America is easing open the gates for Chinese acquirers. A key (and opaque) US national security panel gave a real estate firm the all-clear to purchase Genworth Financial Inc., an insurer specializing in long-term care, after the Beijing-based company gave assurances on data privacy.
The weekend nod from the Committee on Foreign Investment in the US for China Oceanwide Holdings Group Co., a Hong Kong unit of Oceanwide Holdings Co., to take over Genworth pushes forward what looks like the biggest China deal since Donald Trump became president. It also gives hope for other M&A.

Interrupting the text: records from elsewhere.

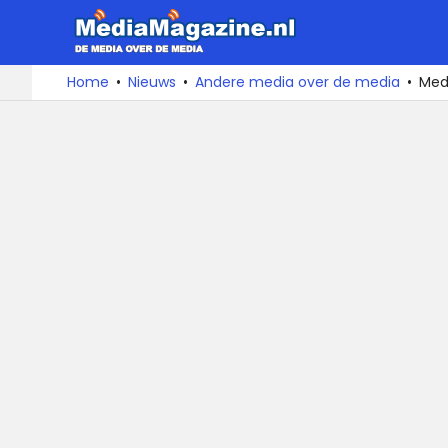
MediaMa
De
Ga
Home
Nieuws
Andere media over de media
Medi
media
naar
over
de
de
inhoud
media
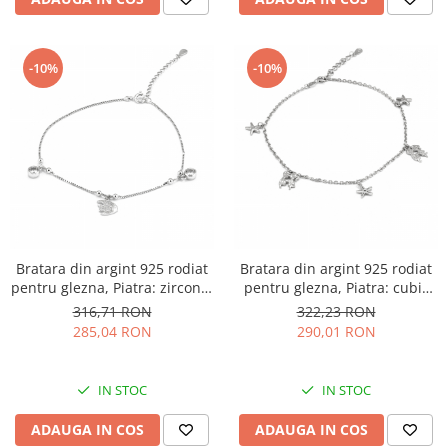
-10%
-10%
Bratara din argint 925 rodiat
Bratara din argint 925 rodiat
pentru glezna, Piatra: zirconia
pentru glezna, Piatra: cubic
fatetata si cubic zirconia,
zirconia, Sonis Silver
316,71 RON
322,23 RON
Sonis Silver
285,04 RON
290,01 RON
IN STOC
IN STOC
ADAUGA IN COS
ADAUGA IN COS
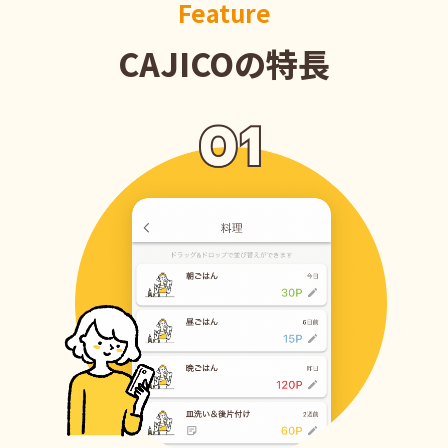
Feature
CAJICOの特長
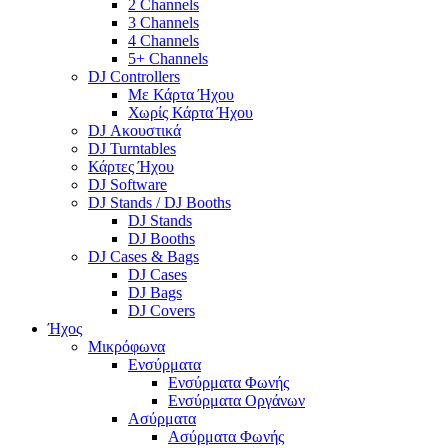
2 Channels
3 Channels
4 Channels
5+ Channels
DJ Controllers
Με Κάρτα Ήχου
Χωρίς Κάρτα Ήχου
DJ Ακουστικά
DJ Turntables
Κάρτες Ήχου
DJ Software
DJ Stands / DJ Booths
DJ Stands
DJ Booths
DJ Cases & Bags
DJ Cases
DJ Bags
DJ Covers
Ήχος
Μικρόφωνα
Ενσύρματα
Ενσύρματα Φωνής
Ενσύρματα Οργάνων
Ασύρματα
Ασύρματα Φωνής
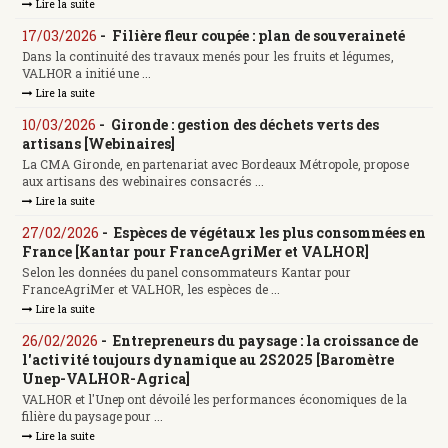
Lire la suite
17/03/2026
-
Filière fleur coupée : plan de souveraineté
Dans la continuité des travaux menés pour les fruits et légumes,
VALHOR a initié une ...
Lire la suite
10/03/2026
-
Gironde : gestion des déchets verts des
artisans [Webinaires]
La CMA Gironde, en partenariat avec Bordeaux Métropole, propose
aux artisans des webinaires consacrés ...
Lire la suite
27/02/2026
-
Espèces de végétaux les plus consommées en
France [Kantar pour FranceAgriMer et VALHOR]
Selon les données du panel consommateurs Kantar pour
FranceAgriMer et VALHOR, les espèces de ...
Lire la suite
26/02/2026
-
Entrepreneurs du paysage : la croissance de
l'activité toujours dynamique au 2S2025 [Baromètre
Unep-VALHOR-Agrica]
VALHOR et l'Unep ont dévoilé les performances économiques de la
filière du paysage pour ...
Lire la suite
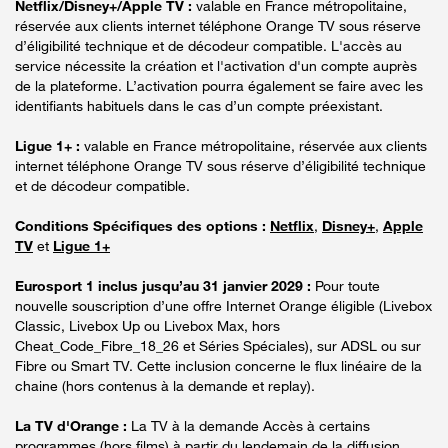
Netflix/Disney+/Apple TV :
valable en France métropolitaine,
réservée aux clients internet téléphone Orange TV sous réserve
d’éligibilité technique et de décodeur compatible. L'accès au
service nécessite la création et l'activation d'un compte auprès
de la plateforme. L’activation pourra également se faire avec les
identifiants habituels dans le cas d’un compte préexistant.
Ligue 1+ :
valable en France métropolitaine, réservée aux clients
internet téléphone Orange TV sous réserve d’éligibilité technique
et de décodeur compatible.
Conditions Spécifiques des options :
Netflix
,
Disney+
,
Apple
TV
et
Ligue 1+
Eurosport 1 inclus jusqu’au 31 janvier 2029 :
Pour toute
nouvelle souscription d’une offre Internet Orange éligible (Livebox
Classic, Livebox Up ou Livebox Max, hors
Cheat_Code_Fibre_18_26 et Séries Spéciales), sur ADSL ou sur
Fibre ou Smart TV. Cette inclusion concerne le flux linéaire de la
chaine (hors contenus à la demande et replay).
La TV d'Orange :
La TV à la demande Accès à certains
programmes (hors films) à partir du lendemain de la diffusion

While further regulatory approvals are needed, the endorsement from CFIUS after multiple refilings since Oceanwide signed the deal in October 2016 will cheer bankers and mainland firms struggling to crack national-security scrutiny under Trump. The concession that secured CFIUS’s goodwill was a pledge that personal data of Genworth’s American policyholders will sit with a US-based third-party service provider.
Data privacy isn’t just a US concern: The European Union’s own stringent regime, the GDPR, governing the collection and use of information came into effect last month, and India is drafting new privacy laws that will establish whether users can access and control their own data.

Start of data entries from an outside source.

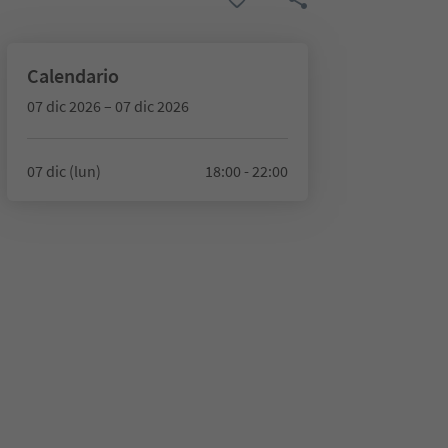
Calendario
07 dic 2026 – 07 dic 2026
07 dic (lun)
18:00 - 22:00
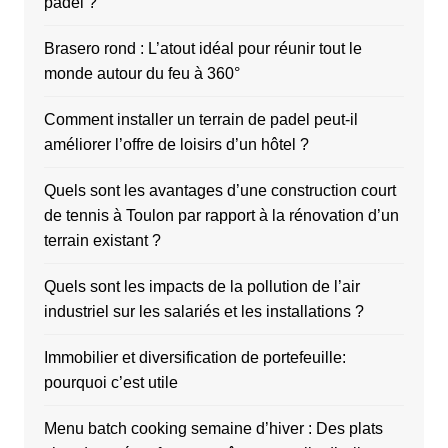
padel ?
Brasero rond : L’atout idéal pour réunir tout le
monde autour du feu à 360°
Comment installer un terrain de padel peut-il
améliorer l’offre de loisirs d’un hôtel ?
Quels sont les avantages d’une construction court
de tennis à Toulon par rapport à la rénovation d’un
terrain existant ?
Quels sont les impacts de la pollution de l’air
industriel sur les salariés et les installations ?
Immobilier et diversification de portefeuille:
pourquoi c’est utile
Menu batch cooking semaine d’hiver : Des plats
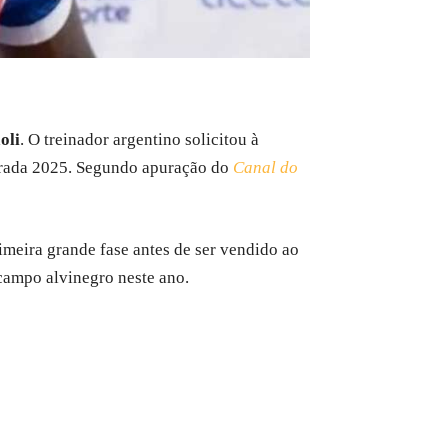
oli
. O treinador argentino solicitou à
orada 2025. Segundo apuração do
Canal do
imeira grande fase antes de ser vendido ao
campo alvinegro neste ano.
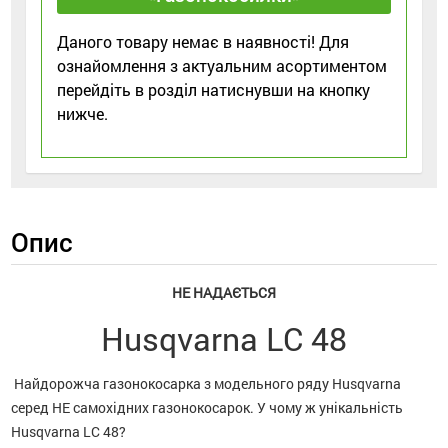
Даного товару немає в наявності! Для
ознайомлення з актуальним асортиментом
перейдіть в розділ натиснувши на кнопку
нижче.
Опис
НЕ НАДАЄТЬСЯ
Husqvarna LC 48
Найдорожча газонокосарка з модельного ряду Husqvarna
серед НЕ самохідних газонокосарок. У чому ж унікальність
Husqvarna LC 48?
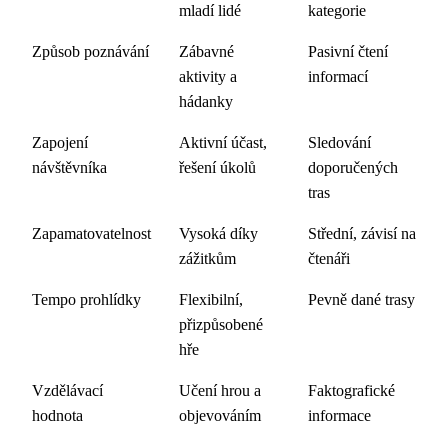
mladí lidé
kategorie
Způsob poznávání
Zábavné
Pasivní čtení
aktivity a
informací
hádanky
Zapojení
Aktivní účast,
Sledování
návštěvníka
řešení úkolů
doporučených
tras
Zapamatovatelnost
Vysoká díky
Střední, závisí na
zážitkům
čtenáři
Tempo prohlídky
Flexibilní,
Pevně dané trasy
přizpůsobené
hře
Vzdělávací
Učení hrou a
Faktografické
hodnota
objevováním
informace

But an obsession with potential Chinese control of data has been a sticking point under Trump and effectively froze acquisitions in the last year and a half. For example, Jack Ma’s Ant Financial abandoned its biggest US deal, a plan to buy MoneyGram International Inc., after failing to persuade CFIUS that information on US military personnel who use the service would be safe.
For Genworth, the timing is propitious: Oceanwide has promised a $1.5 billion cash infusion as the insurer struggles with declining revenue. Its long-term care business is grappling with policyholders living longer, while investment income is being squeezed by low interest rates, forcing providers to raise premiums.
China Oceanwide wins, too. Its real estate core needs a shakeup, with funding crimped by Beijing’s deleveraging campaign, as the company takes on a huge commercial complex in Los Angeles. Long-term insurance may be coming off its peak in the US, but it’s sure to grow in China as the nation only now comes to terms with its aging population. The government may eventually push for long-term care cover as it builds out the insurance industry.
Oceanwide Chairman Lu Zhiqiang acknowledged that point in his statement outlining CFIUS: The deal will help “bring Genworth’s insurance
expertise to China.”
None of this suggests that Chinese acquirers will suddenly have an easy time in the US, especially where technology is involved: Washington and Beijing are at loggerheads over not just trade but also the fate of mainland telecom stars like ZTE Corp.
But there’s an important lesson here for acquirers and their bankers: Getting it right with the data of US citizens should be a key lesson in any China banker’s playbook outside the tech space.